Let $y' = \tuple {y, q} \in \relcomp {S'} {F'}$.

Then $y \notin F$.

Suppose that $T$ is a $T_3$ space.

Then by definition:

For any closed set $F$ of $T$ and any point $y \in S$ such that $y \notin F$ there exist disjoint open sets $U, V \in \tau$ such that $F \subseteq U$, $y \in V$.

Then $y' \in V \times \set {a, b}$ and $F' \subseteq U \times \set {a, b}$ and:

$U \times \set {a, b} \cap V \times \set {a, b} = \O$

demonstrating that $T \times D$ is a $T_3$ space.

Now suppose that $T \times D$ is a $T_3$ space.

Then $\exists U', V' \in S': y' \in V'$ and $F' \subseteq U'$ such that $U' \cap V' = \O$.

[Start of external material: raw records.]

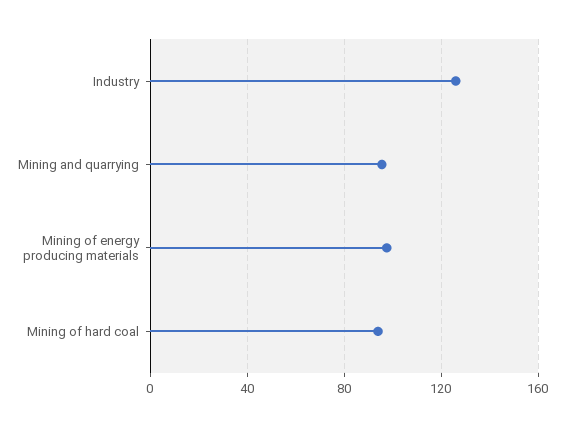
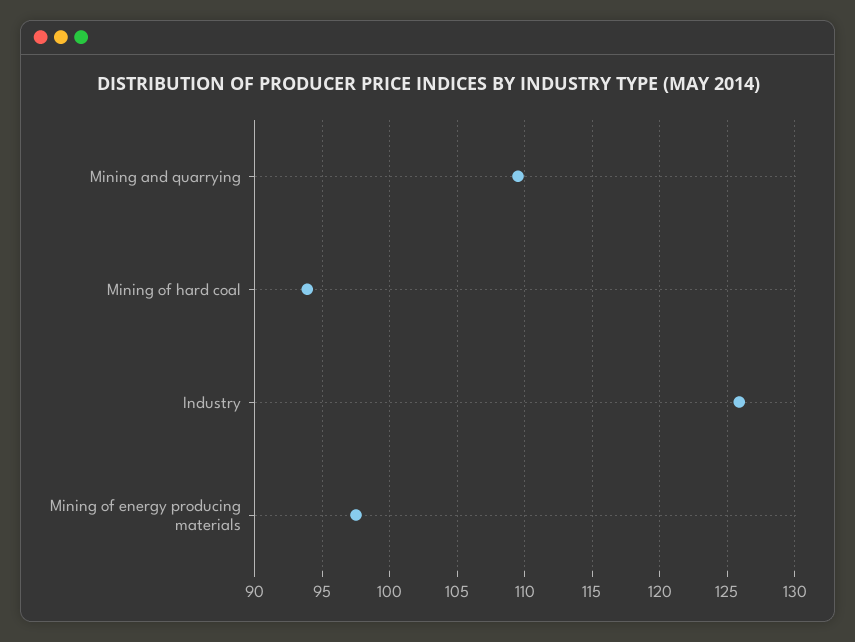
  {
    "Industry": 126,
-   "Mining and quarrying": 95,
+   "Mining and quarrying": 109.5,
    "Mining of energy producing materials": 97.5,
    "Mining of hard coal": 94
  }

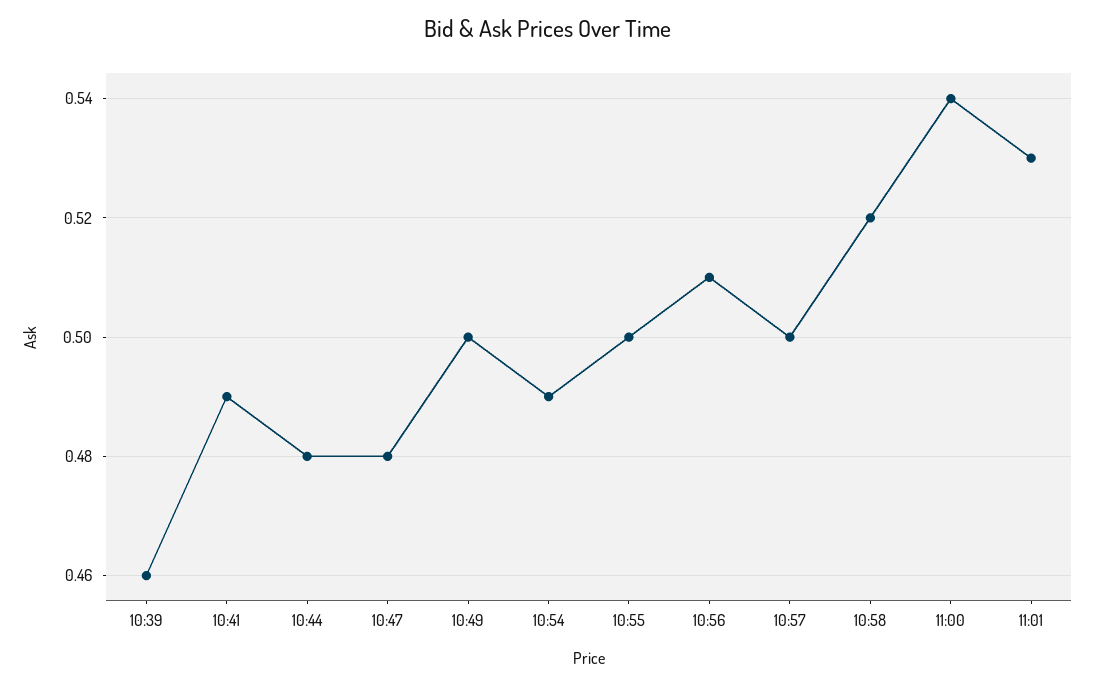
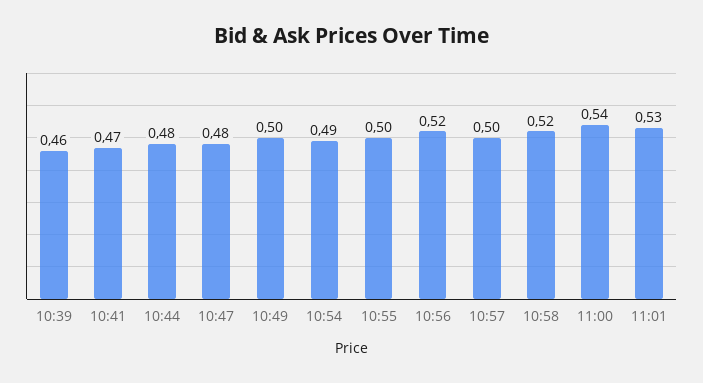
  {
    "10:39": 0.46,
-   "10:41": 0.49,
+   "10:41": 0.47,
    "10:44": 0.48,
    "10:47": 0.48,
    "10:49": 0.5,
    "10:54": 0.49,
    "10:55": 0.5,
-   "10:56": 0.51,
+   "10:56": 0.52,
    "10:57": 0.5,
    "10:58": 0.52,
    "11:00": 0.54,
    "11:01": 0.53
  }

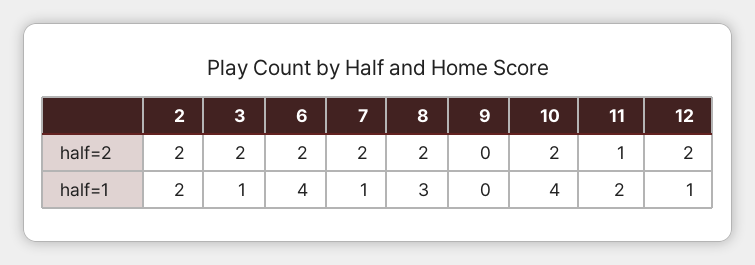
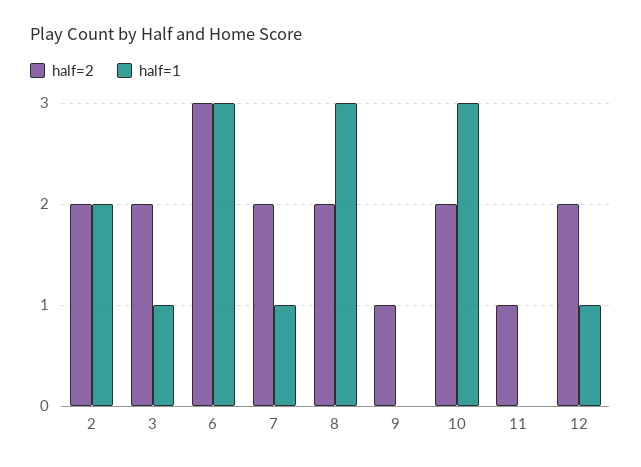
  {
    "half=2": {
      "2": 2,
      "3": 2,
-     "6": 2,
+     "6": 3,
      "7": 2,
      "8": 2,
-     "9": 0,
+     "9": 1,
      "10": 2,
      "11": 1,
      "12": 2
    },
    "half=1": {
      "2": 2,
      "3": 1,
-     "6": 4,
+     "6": 3,
      "7": 1,
      "8": 3,
      "9": 0,
-     "10": 4,
+     "10": 3,
-     "11": 2,
+     "11": 0,
      "12": 1
    }
  }

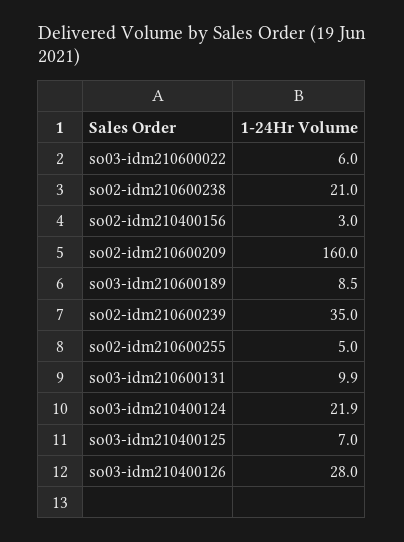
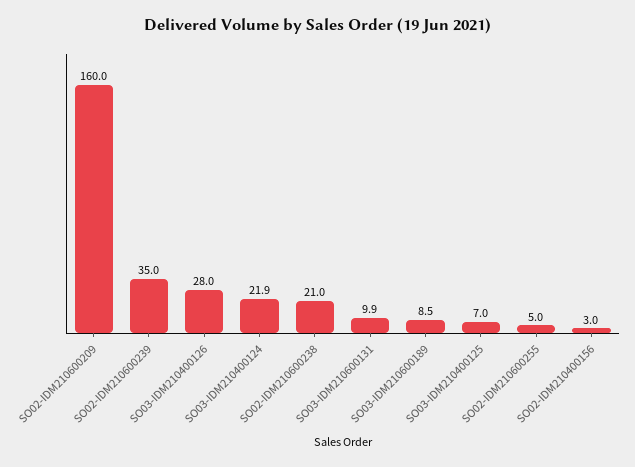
  {
-   "so03-idm210600022": 6,
    "so02-idm210600238": 21,
    "so02-idm210400156": 3,
    "so02-idm210600209": 160,
    "so03-idm210600189": 8.5,
    "so02-idm210600239": 35,
    "so02-idm210600255": 5,
    "so03-idm210600131": 9.9,
    "so03-idm210400124": 21.9,
    "so03-idm210400125": 7,
    "so03-idm210400126": 28
  }

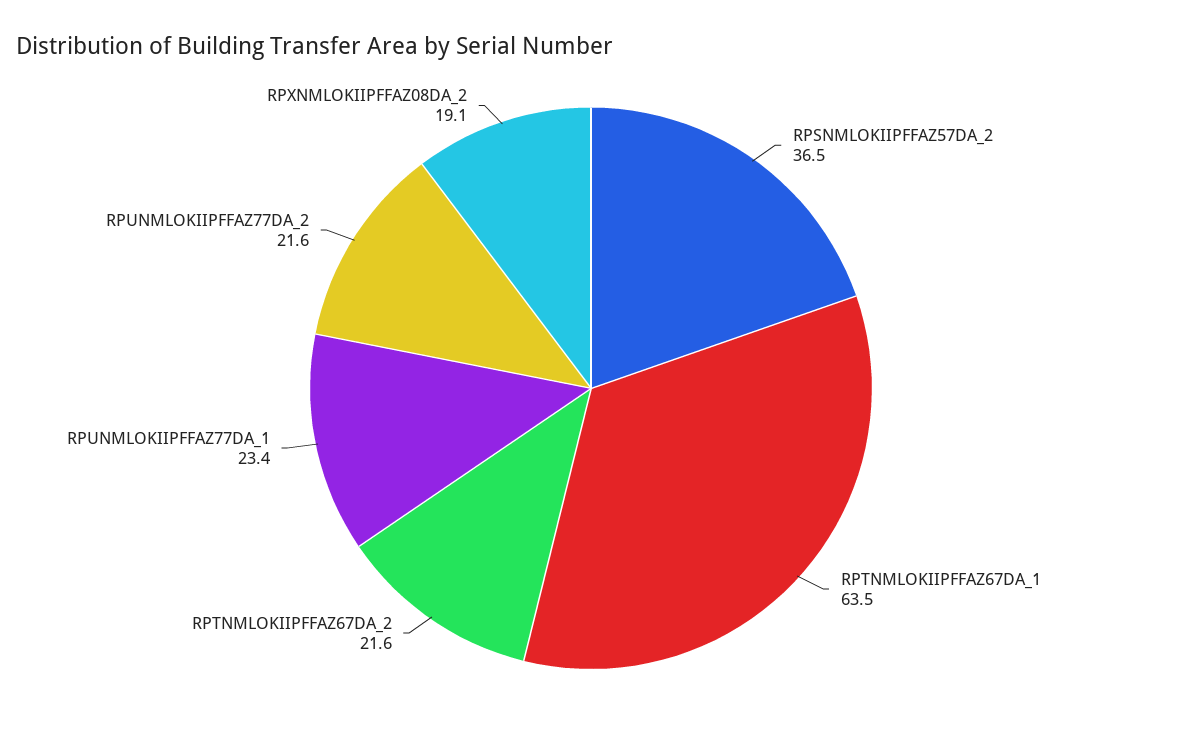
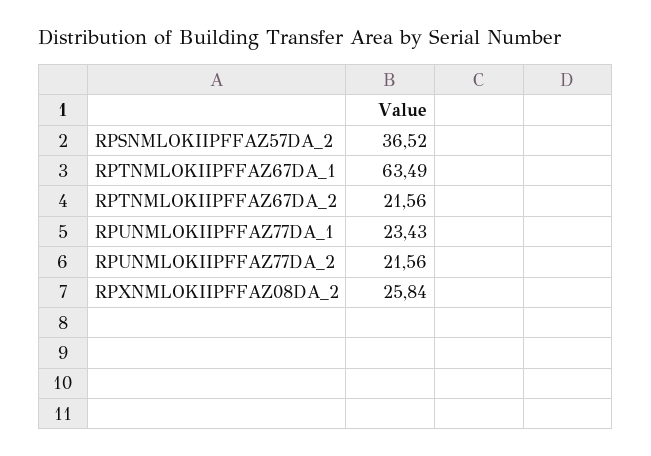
  {
    "RPSNMLOKIIPFFAZ57DA_2": 36.52,
    "RPTNMLOKIIPFFAZ67DA_1": 63.49,
    "RPTNMLOKIIPFFAZ67DA_2": 21.56,
    "RPUNMLOKIIPFFAZ77DA_1": 23.43,
    "RPUNMLOKIIPFFAZ77DA_2": 21.56,
-   "RPXNMLOKIIPFFAZ08DA_2": 19.1
+   "RPXNMLOKIIPFFAZ08DA_2": 25.84
  }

As $D$ is the indiscrete topology it follows that:

$U' = U \times \set {a, b}$
$V' = V \times \set {a, b}$

for some $U, V \subseteq T$.

From Open and Closed Sets in Multiple Pointed Topology it follows that $U$ and $V$ are open in $T$.

As $U' \cap V' = \O$ it follows that $U \cap V = \O$.

It follows that $F$ and $y$ fulfil the conditions that make $T$ a $T_3$ space.

Hence the result.

$\blacksquare$